“Flowing Forward: Building Success in Water Research, Policy and Outreach”
Wednesday, October 17, 2018
University Student Union
About the Conference:
The Eastern South Dakota Water Conference is held annually on the Brookings campus of South Dakota State University. The conference attracts attendees from academia, students, local, state and federal agencies. The conference covers the latest strategies and research for water managers and water users of the Northern Great Plains.
"Managing Water For Tomorrow's Agriculture"

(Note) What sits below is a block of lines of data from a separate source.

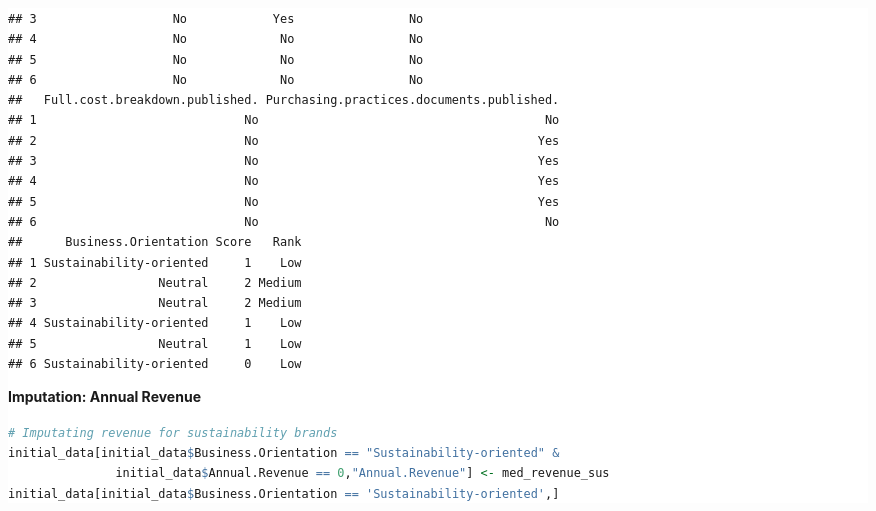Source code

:     ## 3                   No            Yes                No
    ## 4                   No             No                No
    ## 5                   No             No                No
    ## 6                   No             No                No
    ##   Full.cost.breakdown.published. Purchasing.practices.documents.published.
    ## 1                             No                                        No
    ## 2                             No                                       Yes
    ## 3                             No                                       Yes
    ## 4                             No                                       Yes
    ## 5                             No                                       Yes
    ## 6                             No                                        No
    ##      Business.Orientation Score   Rank
    ## 1 Sustainability-oriented     1    Low
    ## 2                 Neutral     2 Medium
    ## 3                 Neutral     2 Medium
    ## 4 Sustainability-oriented     1    Low
    ## 5                 Neutral     1    Low
    ## 6 Sustainability-oriented     0    Low

**Imputation: Annual Revenue**

``` r
# Imputating revenue for sustainability brands
initial_data[initial_data$Business.Orientation == "Sustainability-oriented" & 
               initial_data$Annual.Revenue == 0,"Annual.Revenue"] <- med_revenue_sus
initial_data[initial_data$Business.Orientation == 'Sustainability-oriented',]
```
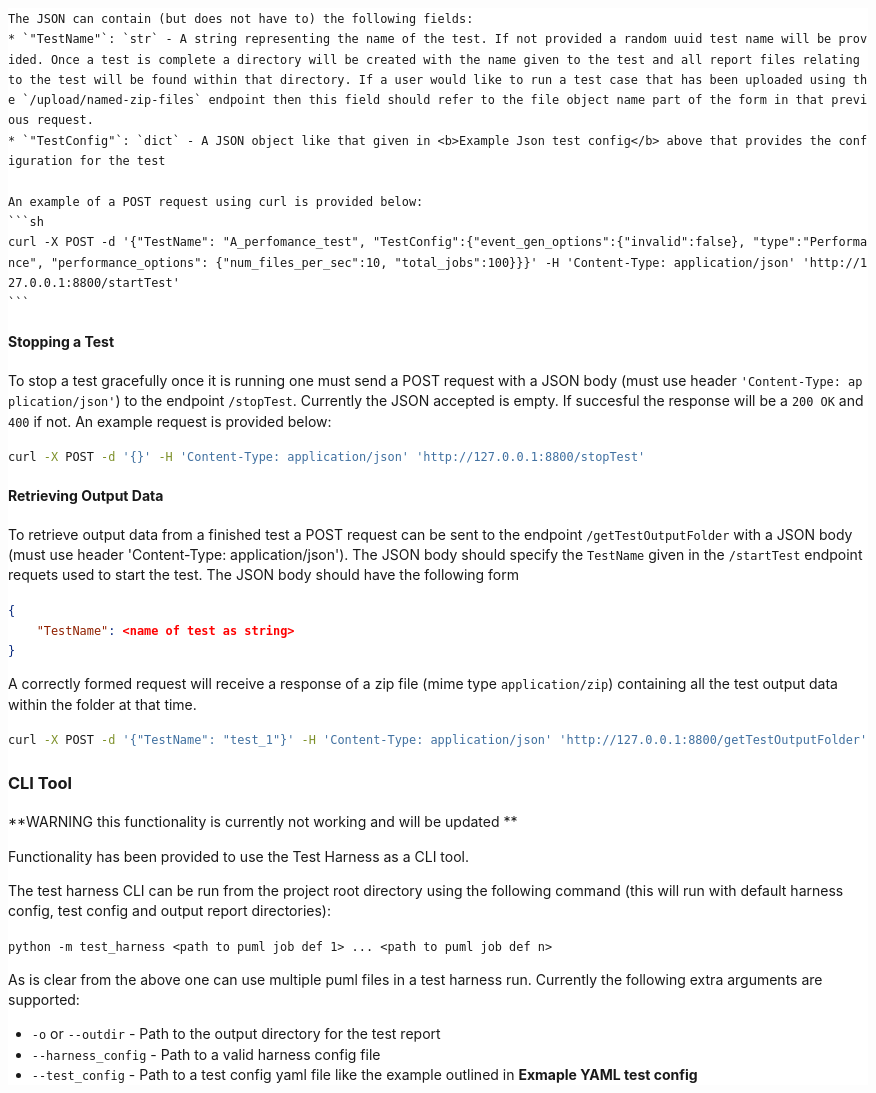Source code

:     The JSON can contain (but does not have to) the following fields:
    * `"TestName"`: `str` - A string representing the name of the test. If not provided a random uuid test name will be provided. Once a test is complete a directory will be created with the name given to the test and all report files relating to the test will be found within that directory. If a user would like to run a test case that has been uploaded using the `/upload/named-zip-files` endpoint then this field should refer to the file object name part of the form in that previous request.
    * `"TestConfig"`: `dict` - A JSON object like that given in <b>Example Json test config</b> above that provides the configuration for the test

    An example of a POST request using curl is provided below:
    ```sh
    curl -X POST -d '{"TestName": "A_perfomance_test", "TestConfig":{"event_gen_options":{"invalid":false}, "type":"Performance", "performance_options": {"num_files_per_sec":10, "total_jobs":100}}}' -H 'Content-Type: application/json' 'http://127.0.0.1:8800/startTest'
    ```

#### <b>Stopping a Test</b>
To stop a test gracefully once it is running one must send a POST request with a JSON body (must use header `'Content-Type: application/json'`) to the endpoint `/stopTest`. Currently the JSON accepted is empty. If succesful the response will be a `200 OK` and `400` if not. An example request is provided below:
```sh
curl -X POST -d '{}' -H 'Content-Type: application/json' 'http://127.0.0.1:8800/stopTest'
```
#### <b>Retrieving Output Data</b>
To retrieve output data from a finished test a POST request can be sent to the endpoint `/getTestOutputFolder` with a JSON body (must use header 'Content-Type: application/json'). The JSON body should specify the `TestName` given in the `/startTest` endpoint requets used to start the test. The JSON body should have the following form
```json
{
    "TestName": <name of test as string>
}
```
A correctly formed request will receive a response of a zip file (mime type `application/zip`) containing all the test output data within the folder at that time.
```sh
curl -X POST -d '{"TestName": "test_1"}' -H 'Content-Type: application/json' 'http://127.0.0.1:8800/getTestOutputFolder'
```
### <b>CLI Tool</b>
**WARNING this functionality is currently not working and will be updated **

Functionality has been provided to use the Test Harness as a CLI tool.

The test harness CLI can be run from the project root directory using the following command (this will run with default harness config, test config and output report directories):

`python -m test_harness <path to puml job def 1> ... <path to puml job def n>`

As is clear from the above one can use multiple puml files in a test harness run. Currently the following extra arguments are supported:
* `-o` or `--outdir` - Path to the output directory for the test report
* `--harness_config` - Path to a valid harness config file
* `--test_config` - Path to a test config yaml file like the example outlined in <b>Exmaple YAML test config</b>

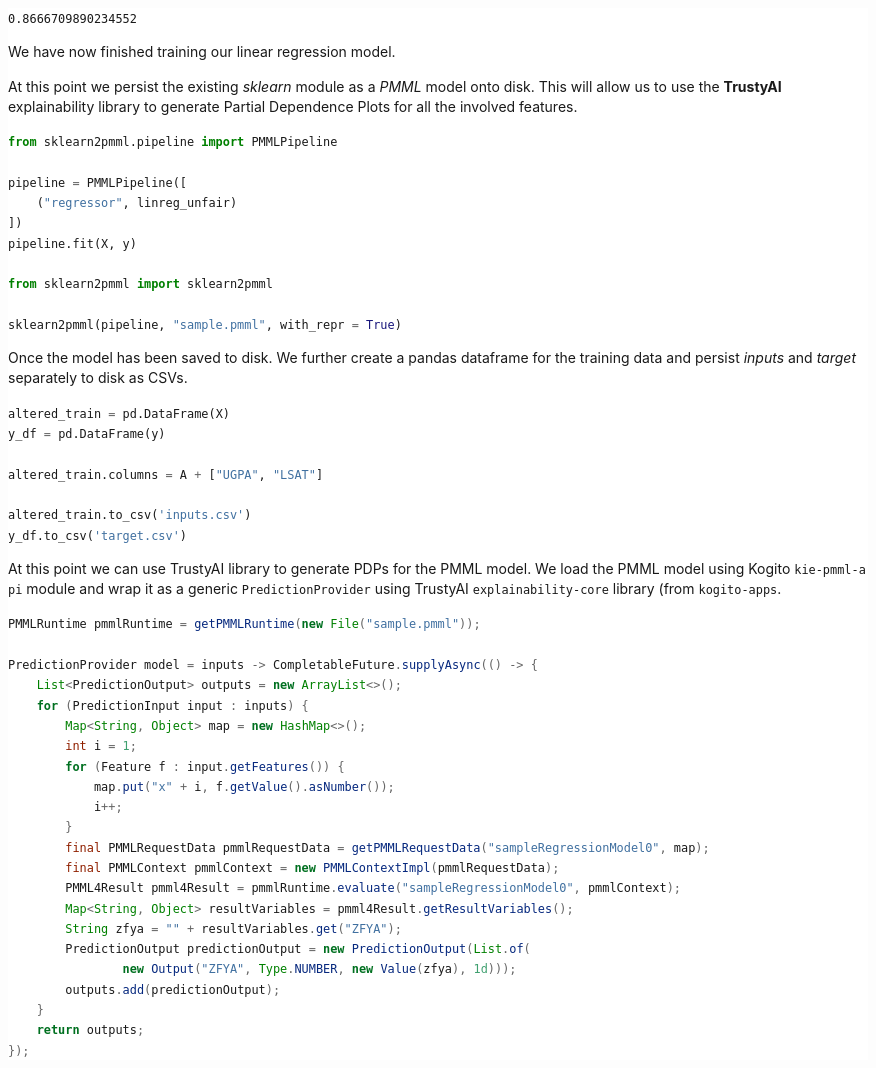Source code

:     0.8666709890234552


We have now finished training our linear regression model.

At this point we persist the existing _sklearn_ module as a _PMML_ model onto disk.
This will allow us to use the **TrustyAI** explainability library to generate Partial Dependence Plots for all the involved features.

```python
from sklearn2pmml.pipeline import PMMLPipeline

pipeline = PMMLPipeline([
    ("regressor", linreg_unfair)
])
pipeline.fit(X, y)

from sklearn2pmml import sklearn2pmml

sklearn2pmml(pipeline, "sample.pmml", with_repr = True)
```

Once the model has been saved to disk.
We further create a pandas dataframe for the training data and persist _inputs_ and _target_ separately to disk as CSVs.

```python
altered_train = pd.DataFrame(X)
y_df = pd.DataFrame(y)

altered_train.columns = A + ["UGPA", "LSAT"]

altered_train.to_csv('inputs.csv')
y_df.to_csv('target.csv')
```

At this point we can use TrustyAI library to generate PDPs for the PMML model.
We load the PMML model using Kogito `kie-pmml-api` module and wrap it as a generic `PredictionProvider` using TrustyAI `explainability-core` library (from `kogito-apps`.

```java
PMMLRuntime pmmlRuntime = getPMMLRuntime(new File("sample.pmml"));

PredictionProvider model = inputs -> CompletableFuture.supplyAsync(() -> {
    List<PredictionOutput> outputs = new ArrayList<>();
    for (PredictionInput input : inputs) {
        Map<String, Object> map = new HashMap<>();
        int i = 1;
        for (Feature f : input.getFeatures()) {
            map.put("x" + i, f.getValue().asNumber());
            i++;
        }
        final PMMLRequestData pmmlRequestData = getPMMLRequestData("sampleRegressionModel0", map);
        final PMMLContext pmmlContext = new PMMLContextImpl(pmmlRequestData);
        PMML4Result pmml4Result = pmmlRuntime.evaluate("sampleRegressionModel0", pmmlContext);
        Map<String, Object> resultVariables = pmml4Result.getResultVariables();
        String zfya = "" + resultVariables.get("ZFYA");
        PredictionOutput predictionOutput = new PredictionOutput(List.of(
                new Output("ZFYA", Type.NUMBER, new Value(zfya), 1d)));
        outputs.add(predictionOutput);
    }
    return outputs;
});
```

Dr. Jane Frankenberger, Professor, Agricultural and Biological Engineering, Purdue University, Lafayette, IN
Bio: Dr. Frankenberger is a professor of agricultural and biological engineering at Purdue University. She conducts research on innovative practices for agricultural drainage and watershed management to protect water quality, and is actively engaged in education of drainage contractors, agricultural producers, watershed managers and the public. She currently leads the $5 million, nine-state project “Transforming Drainage” that aims to increase resiliency of drained agricultural land across the Midwest by increasing the storage and recycling of drainage water. She has served on and led numerous state and national committees related to nutrient loss reduction and water quality including providing leadership for the Agricultural Drainage Management Systems Task Force, and in 2012 she was asked to serve as Science Advisory for Water Quality by the USDA-NRCS Chief. She has also been a visiting scientist at USEPA Office of Water and USDA-CSREES (now NIFA).
In any given year, we may experience either excess water (too much) or water scarcity (too little), and both of these extreme conditions are increasing. Agricultural producers are installing drainage to deal with wet conditions in the spring, yet dry conditions may develop later in the growing season leading to a greater need for irrigation. Storing more water in the landscape can address both these issues. This talk will describe research across the Midwest that is exploring opportunities to increase water storage in the soil, in drainage systems and in on-farm reservoirs to provide needed water in the spring, increasing the resilience of our agricultural land.
"High Frequency Sensors: Do We Even Have The Choice Of Not Using Them In Drainage?"
Dr. Francois Birgand, Associate Professor, Department of Biological and Agricultural Engineering, North Carolina State University, Raleigh, NC
Dr. François Birgand is an Associate Professor in the Department of Biological and Agricultural Engineering and an University Faculty Scholar at North Carolina State University in Raleigh, NC, USA, where he directs the Biogeochemistry and Ecological Engineering Water lab. His team and colleagues work on solutions to improve the treatment efficiencies of streams, wetlands, soils or woodchip bioreactors. His team has developed solutions to measure water quality on a high resolution basis, both in space and in time, for a suite of parameters linked to non-point source pollution.
The last revolution in water quality measurements followed the advent of automatic samplers. This was in the 1980s. We now have the luxury of living at a time of a new revolution: high frequency water quality sensors. A revolution, really? What is it that these sensors are bringing to the table? Should we really start implementing them? One way to answer all these questions is to show what not having these sensors may lead us to: delayed evidence of water quality improvement, or even reports of false negatives or false positives... We will show how concentration indicators obtained on an infrequent basis are just not robust, and how the integration over time of instantaneous loads, measured with these sensors, make for robust indicators of water quality changes. Thanks to the controlled hydraulic conditions, drainage is a prime candidate for the use of such high frequency sensors for the discovery and quantification of soil biogeochemical processes, and for the development of new solutions to lower edge-of-field nitrogen loads.
Venue Information and Directions
The 2018 Eastern South Dakota Water Conference will be held in the Volstorff Ballroom at the University Student Union on the campus of South Dakota State University (SDSU), Brookings, SD on October 17, 2018. See the SDSU Campus Map.
After you arrive
Please go to the Conference Registration Desk as soon as you arrive. The registration desk will be located just outside the Volstorff Ballroom in the University Student Union. At the registration desk you will receive your conference package and name badge.
The Student Union will be open for regular student business and activities all day on October 17. There will be many people in the building during the course of the day unrelated to the conference. We encourage you not to leave any valuables unattended while at the conference.
We also encourage you to take a minute during the conference to enjoy the building abuzz with student activities. The Student Union also houses the SDSU bookstore, so you may plan on stopping by the bookstore sometime during the day to get your favorite SDSU gear!